Standard Intelligence trains computer-use models on 30fps screen capture, demos self-driving with 50 minutes of data
Feb 24, 2026 with Devansh Pandey
Key Points
- Standard Intelligence trains computer-use models on raw 30fps screen video rather than screenshots, sidestepping the limitation that large language models lack GUI interaction training.
- A proof-of-concept model trained on less than 50 minutes of data successfully drove a car in joystick mode, suggesting the video-based approach transfers to robotics tasks.
- The company plans near-term commercialization through CAD automation and a general "tab" product for automated work spans, positioning the action model as a standalone capability outside LLM tool calls.
Summary
Standard Intelligence trains general-purpose computer-use models entirely on 30fps screen capture video rather than screenshots or text-based reasoning chains. The company captures data two ways: employees and contractors running a screen-recording app that logs keystrokes and mouse movements, plus a much larger unlabeled dataset of publicly available computer-use videos from the internet. Standard Intelligence then trains a labeling model on the contractor data to annotate the larger corpus, creating a general model meant to handle any digital task.

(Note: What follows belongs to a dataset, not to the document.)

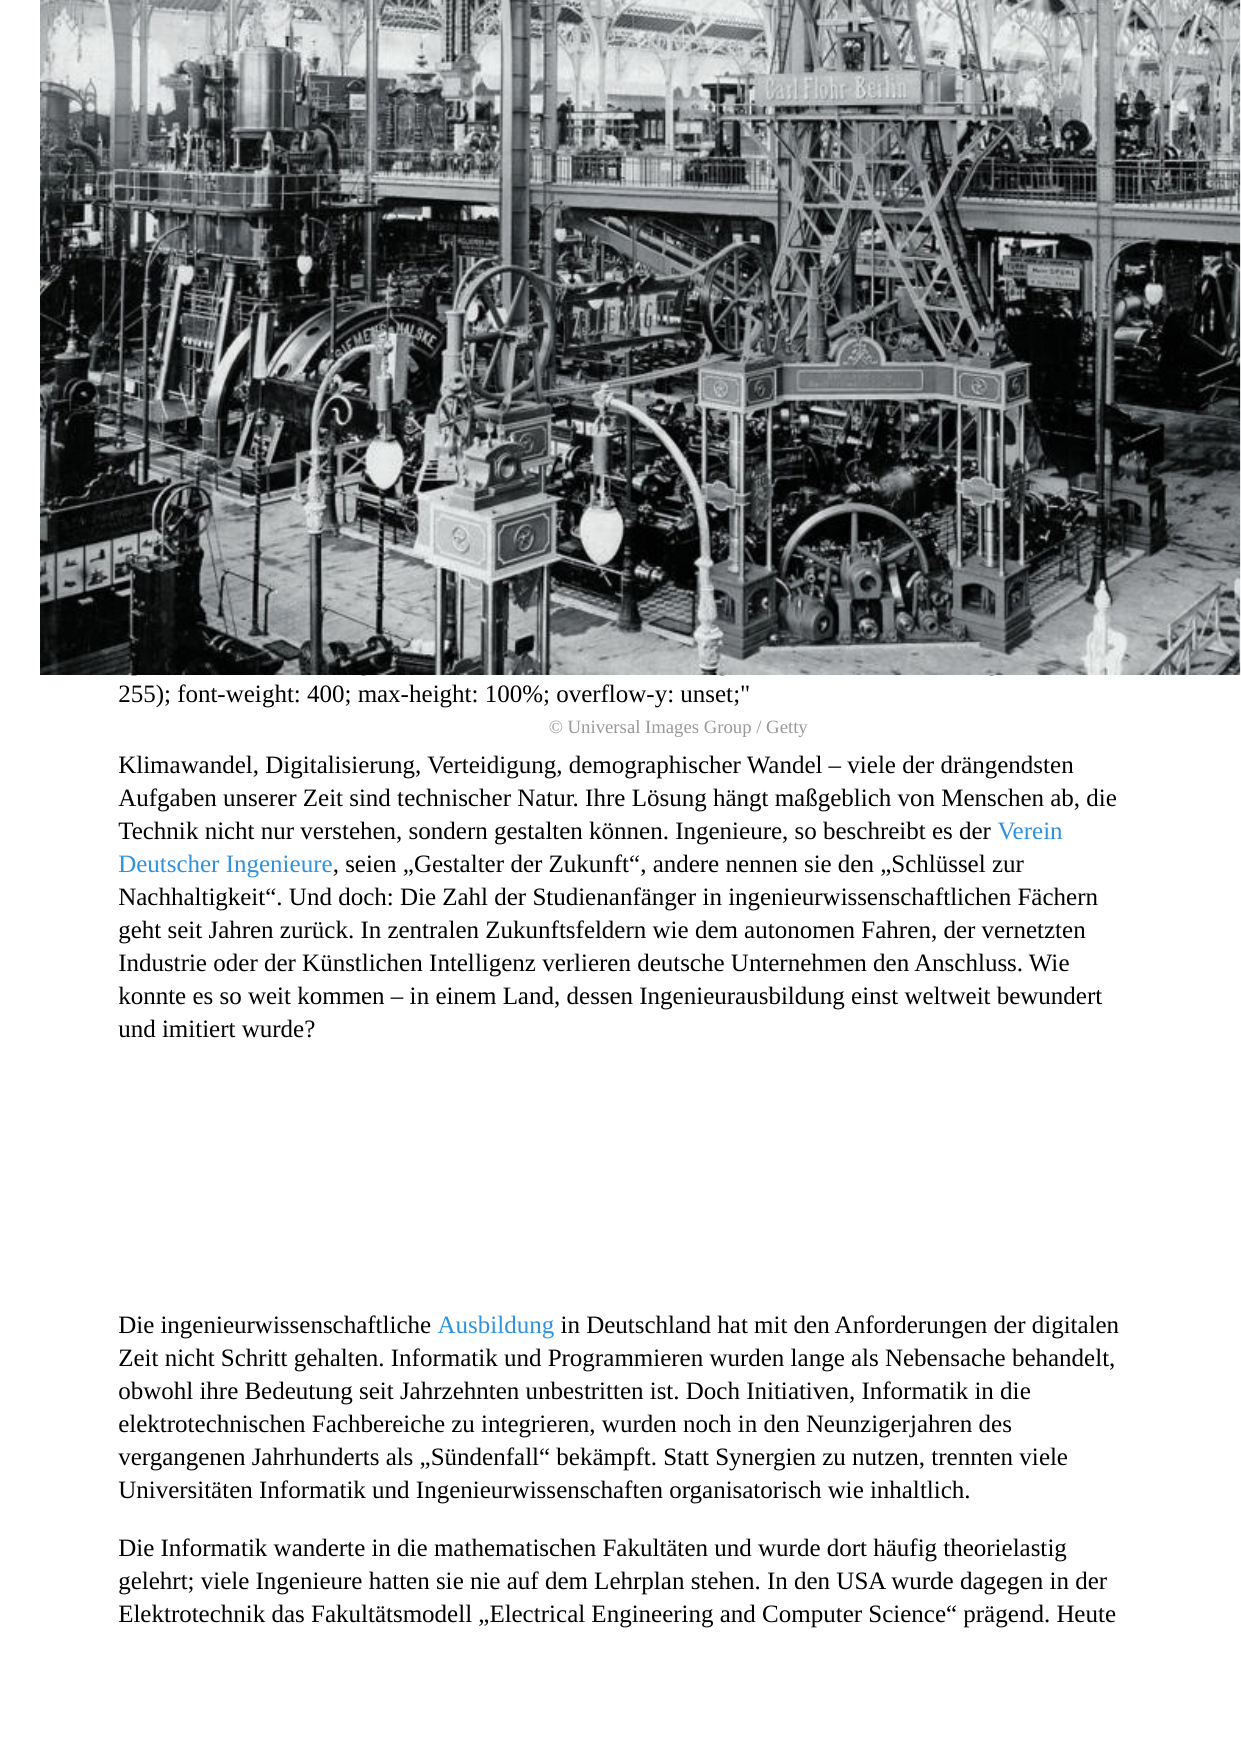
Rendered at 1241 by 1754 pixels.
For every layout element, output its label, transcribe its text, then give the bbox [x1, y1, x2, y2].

Large language models struggle with GUI automation because they were never trained on screen interaction. Graphical interfaces are inherently designed for humans, not text, and many workflows are far more native to video. ML engineering work, which involves analyzing graphs and loss curves, would be cumbersome to describe in text.
Standard Intelligence's self-driving demo suggests the technique transfers beyond software. An engineer named Neil at the company had access to a Comma2 car with joystick mode, where arrow keys control steering. The team tested whether their general computer-use model could navigate it. With less than 50 minutes of training data, the model successfully drove around South Park in San Francisco. Pandey is cautious about the result. It is not a general self-driving system and should not be trusted unsupervised. The fact that an action model trained on diverse computer tasks worked on real vehicle control with minimal data hints at transferability to robotics more broadly.
Pandey positions Standard Intelligence along two near-term paths and one longer-term path. First, CAD automation: mechanical engineers could press a key like tab in Cursor to have the model handle repetitive tasks such as gear extrusion. The demo showcased this capability. Second, a general tab model released to open use, essentially extending Cursor's single-edit completion to 5, 10, or 60 seconds of automated work. Third, longer-term agents that take natural language prompts and execute multi-step work autonomously.
Video training data captures error correction in a way text does not. When humans perform tasks, they make mistakes and visibly fix them on screen. Text corpora on the internet lack that process visibility, so the model learns a native prior for self-correction. It can try something, detect failure, and iteratively fix it until the task is solved.
Standard Intelligence does not yet embed reasoning from an LLM foundation model. The goal is not to make computer use a tool call in Claude or similar systems. It is to scale the action model itself as a standalone capability. The company leaves open the possibility of using text training or LLM initialization to improve reasoning, but that is not the primary product strategy.